The ability to speak or write a foreign language easily and accurately and to comprehend most communication.

Why is it important?

Fluency enables the user of a language to focus on making connections among ideas. By making connections, the reader can focus his/her attention on comprehension. For most languages, fluency means having a minimum of 15,000 to 20,000 words in your vocabulary and being able to use them correctly in context.

Why does a business professional need to know this?

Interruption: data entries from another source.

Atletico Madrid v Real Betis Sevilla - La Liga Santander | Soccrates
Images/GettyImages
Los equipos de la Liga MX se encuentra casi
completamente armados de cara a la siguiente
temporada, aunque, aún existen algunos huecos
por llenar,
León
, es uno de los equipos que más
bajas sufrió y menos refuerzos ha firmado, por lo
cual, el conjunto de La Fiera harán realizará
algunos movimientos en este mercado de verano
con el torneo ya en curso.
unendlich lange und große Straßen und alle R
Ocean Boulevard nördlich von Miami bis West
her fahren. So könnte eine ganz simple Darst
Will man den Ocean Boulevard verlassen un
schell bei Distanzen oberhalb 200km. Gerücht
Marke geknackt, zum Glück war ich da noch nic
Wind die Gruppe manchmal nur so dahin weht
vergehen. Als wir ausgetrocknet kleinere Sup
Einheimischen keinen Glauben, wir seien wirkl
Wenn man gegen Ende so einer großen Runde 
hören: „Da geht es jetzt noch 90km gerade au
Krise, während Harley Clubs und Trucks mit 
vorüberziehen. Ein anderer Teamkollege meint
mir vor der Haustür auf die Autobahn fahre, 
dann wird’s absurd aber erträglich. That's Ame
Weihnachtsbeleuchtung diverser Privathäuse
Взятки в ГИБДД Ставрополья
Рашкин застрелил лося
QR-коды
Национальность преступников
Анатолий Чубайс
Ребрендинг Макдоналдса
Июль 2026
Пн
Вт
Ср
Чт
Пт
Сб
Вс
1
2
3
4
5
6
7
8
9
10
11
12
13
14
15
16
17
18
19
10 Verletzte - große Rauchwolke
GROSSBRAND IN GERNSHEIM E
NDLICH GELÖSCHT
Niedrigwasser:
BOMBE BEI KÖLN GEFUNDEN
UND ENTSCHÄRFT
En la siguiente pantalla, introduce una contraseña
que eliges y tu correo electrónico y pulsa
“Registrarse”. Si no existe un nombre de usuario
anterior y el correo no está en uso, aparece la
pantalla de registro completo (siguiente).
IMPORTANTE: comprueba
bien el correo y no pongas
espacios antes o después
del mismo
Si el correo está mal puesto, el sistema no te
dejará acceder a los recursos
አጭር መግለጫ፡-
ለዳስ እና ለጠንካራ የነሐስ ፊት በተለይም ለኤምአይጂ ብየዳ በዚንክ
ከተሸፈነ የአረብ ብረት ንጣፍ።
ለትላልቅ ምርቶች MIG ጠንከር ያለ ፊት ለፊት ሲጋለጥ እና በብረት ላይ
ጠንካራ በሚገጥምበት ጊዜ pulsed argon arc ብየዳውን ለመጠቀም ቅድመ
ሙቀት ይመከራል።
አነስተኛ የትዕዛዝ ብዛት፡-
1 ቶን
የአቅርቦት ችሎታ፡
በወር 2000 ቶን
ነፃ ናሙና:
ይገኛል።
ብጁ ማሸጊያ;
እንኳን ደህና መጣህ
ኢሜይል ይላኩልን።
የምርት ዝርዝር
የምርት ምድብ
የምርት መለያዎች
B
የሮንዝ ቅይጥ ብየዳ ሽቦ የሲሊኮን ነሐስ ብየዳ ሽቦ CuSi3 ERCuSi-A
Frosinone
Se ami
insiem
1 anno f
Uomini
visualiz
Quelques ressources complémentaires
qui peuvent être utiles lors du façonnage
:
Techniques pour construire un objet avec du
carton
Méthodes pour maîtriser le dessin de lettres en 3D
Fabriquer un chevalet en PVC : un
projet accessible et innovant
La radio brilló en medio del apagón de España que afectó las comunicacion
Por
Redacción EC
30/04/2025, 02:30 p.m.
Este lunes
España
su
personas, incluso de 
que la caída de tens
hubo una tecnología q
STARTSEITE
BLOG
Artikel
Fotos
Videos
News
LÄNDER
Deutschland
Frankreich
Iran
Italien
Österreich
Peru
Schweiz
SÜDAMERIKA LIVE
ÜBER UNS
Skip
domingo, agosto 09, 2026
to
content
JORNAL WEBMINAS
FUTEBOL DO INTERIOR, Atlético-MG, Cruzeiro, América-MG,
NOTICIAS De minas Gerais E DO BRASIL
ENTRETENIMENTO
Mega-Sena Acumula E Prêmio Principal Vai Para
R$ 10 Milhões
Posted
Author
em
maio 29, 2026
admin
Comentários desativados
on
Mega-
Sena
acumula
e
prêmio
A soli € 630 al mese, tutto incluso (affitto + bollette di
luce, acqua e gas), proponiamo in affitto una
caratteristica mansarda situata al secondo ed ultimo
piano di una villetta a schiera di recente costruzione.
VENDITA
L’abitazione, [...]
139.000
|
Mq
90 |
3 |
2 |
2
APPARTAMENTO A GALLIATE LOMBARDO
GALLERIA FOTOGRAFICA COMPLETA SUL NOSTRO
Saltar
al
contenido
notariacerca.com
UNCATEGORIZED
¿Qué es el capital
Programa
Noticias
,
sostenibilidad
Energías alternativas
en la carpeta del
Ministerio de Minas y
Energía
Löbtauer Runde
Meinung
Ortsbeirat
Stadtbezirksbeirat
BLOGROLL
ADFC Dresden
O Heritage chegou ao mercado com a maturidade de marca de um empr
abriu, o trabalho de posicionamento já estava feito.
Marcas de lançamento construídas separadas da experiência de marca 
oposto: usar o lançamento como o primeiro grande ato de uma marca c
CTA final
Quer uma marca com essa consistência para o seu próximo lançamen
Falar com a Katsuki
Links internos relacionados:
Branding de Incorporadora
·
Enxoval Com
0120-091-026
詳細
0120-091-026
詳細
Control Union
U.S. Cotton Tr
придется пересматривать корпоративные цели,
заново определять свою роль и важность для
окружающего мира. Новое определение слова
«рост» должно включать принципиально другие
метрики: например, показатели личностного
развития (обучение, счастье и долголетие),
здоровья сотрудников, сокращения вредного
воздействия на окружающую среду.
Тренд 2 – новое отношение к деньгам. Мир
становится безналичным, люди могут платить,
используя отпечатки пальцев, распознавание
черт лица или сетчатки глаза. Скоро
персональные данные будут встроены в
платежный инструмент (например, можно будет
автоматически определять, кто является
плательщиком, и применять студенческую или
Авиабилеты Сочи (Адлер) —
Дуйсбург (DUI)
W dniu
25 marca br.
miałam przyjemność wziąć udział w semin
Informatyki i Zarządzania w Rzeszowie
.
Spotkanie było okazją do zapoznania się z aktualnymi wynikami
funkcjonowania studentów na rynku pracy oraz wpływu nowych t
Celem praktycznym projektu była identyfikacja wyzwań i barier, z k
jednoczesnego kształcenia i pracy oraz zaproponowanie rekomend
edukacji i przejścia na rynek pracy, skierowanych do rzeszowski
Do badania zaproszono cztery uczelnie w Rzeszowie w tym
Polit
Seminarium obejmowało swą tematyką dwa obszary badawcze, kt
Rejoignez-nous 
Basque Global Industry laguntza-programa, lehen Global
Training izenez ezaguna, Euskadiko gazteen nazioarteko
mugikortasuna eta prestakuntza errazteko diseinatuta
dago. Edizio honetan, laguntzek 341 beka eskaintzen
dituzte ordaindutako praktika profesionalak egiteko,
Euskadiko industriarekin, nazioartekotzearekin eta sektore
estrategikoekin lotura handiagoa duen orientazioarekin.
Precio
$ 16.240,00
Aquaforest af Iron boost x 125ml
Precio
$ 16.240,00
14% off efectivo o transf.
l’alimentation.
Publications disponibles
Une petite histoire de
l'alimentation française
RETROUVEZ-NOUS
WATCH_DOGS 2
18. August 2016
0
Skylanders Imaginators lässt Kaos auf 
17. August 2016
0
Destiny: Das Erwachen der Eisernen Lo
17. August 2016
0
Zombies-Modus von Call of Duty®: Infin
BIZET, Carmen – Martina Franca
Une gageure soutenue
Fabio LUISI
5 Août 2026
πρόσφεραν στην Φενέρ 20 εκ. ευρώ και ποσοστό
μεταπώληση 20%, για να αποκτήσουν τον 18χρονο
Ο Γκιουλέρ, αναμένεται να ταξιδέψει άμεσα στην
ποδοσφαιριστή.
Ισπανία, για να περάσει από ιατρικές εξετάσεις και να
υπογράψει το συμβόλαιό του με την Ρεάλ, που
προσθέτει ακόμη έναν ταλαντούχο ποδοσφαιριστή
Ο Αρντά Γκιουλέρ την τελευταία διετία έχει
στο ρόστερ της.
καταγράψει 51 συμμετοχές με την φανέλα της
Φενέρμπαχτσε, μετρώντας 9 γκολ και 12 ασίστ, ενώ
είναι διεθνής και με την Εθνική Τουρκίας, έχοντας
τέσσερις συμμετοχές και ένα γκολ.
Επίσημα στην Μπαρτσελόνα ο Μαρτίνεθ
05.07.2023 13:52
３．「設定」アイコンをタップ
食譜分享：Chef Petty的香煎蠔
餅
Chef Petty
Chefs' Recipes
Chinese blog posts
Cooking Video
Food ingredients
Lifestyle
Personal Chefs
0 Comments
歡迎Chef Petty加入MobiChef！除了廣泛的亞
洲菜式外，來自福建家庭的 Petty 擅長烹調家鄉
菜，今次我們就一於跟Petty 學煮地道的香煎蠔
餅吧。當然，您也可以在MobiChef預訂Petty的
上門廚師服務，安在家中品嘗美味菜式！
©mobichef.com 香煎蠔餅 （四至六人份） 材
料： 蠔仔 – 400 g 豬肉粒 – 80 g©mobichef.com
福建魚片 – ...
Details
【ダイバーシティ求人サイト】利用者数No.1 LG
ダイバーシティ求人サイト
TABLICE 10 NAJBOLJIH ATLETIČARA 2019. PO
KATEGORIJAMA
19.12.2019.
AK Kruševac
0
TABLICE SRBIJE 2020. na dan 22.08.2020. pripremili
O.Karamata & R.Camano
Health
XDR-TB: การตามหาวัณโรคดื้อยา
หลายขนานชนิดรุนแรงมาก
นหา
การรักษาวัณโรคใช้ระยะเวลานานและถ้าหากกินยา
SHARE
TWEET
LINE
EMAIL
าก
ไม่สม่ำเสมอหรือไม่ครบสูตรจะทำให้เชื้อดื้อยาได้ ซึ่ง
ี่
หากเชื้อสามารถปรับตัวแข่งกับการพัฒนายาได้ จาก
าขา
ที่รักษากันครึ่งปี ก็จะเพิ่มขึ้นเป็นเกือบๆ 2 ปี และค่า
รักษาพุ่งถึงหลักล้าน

In the localization industry, fluency is a key concept. It goes far beyond the basic definition of listening, speaking, reading, and writing. Fluency includes understanding the intricacies of language and cultural nuances, as well as mastering expressions, colloquialisms, and even onomatopoeia. Clients expect their translations to relay the same ideas as the original source content. Language professionals must not only constantly work to remain expert in both the source and target languages, they must be fluent in the industry they specialize in.

Cultural fluency is key to global customers. It takes more than physical expansion and translated documents to satisfy global clients. The one-size-fits-all approach does not work with global customers, and many large corporations have paid dearly for failing in this area.

With a clear insight into those markets, as well as deep knowledge of consumer preferences, localization vendors can help clients avoid such mistakes. A customized approach feels real and authentic to consumers. Companies can then increase customer engagement on global websites, build trust, and expand brand awareness.

It is crucial to think like the customer and to be culturally fluent to secure revenue growth. Business professionals doing business internationally have to be culturally fluent to work together effectively.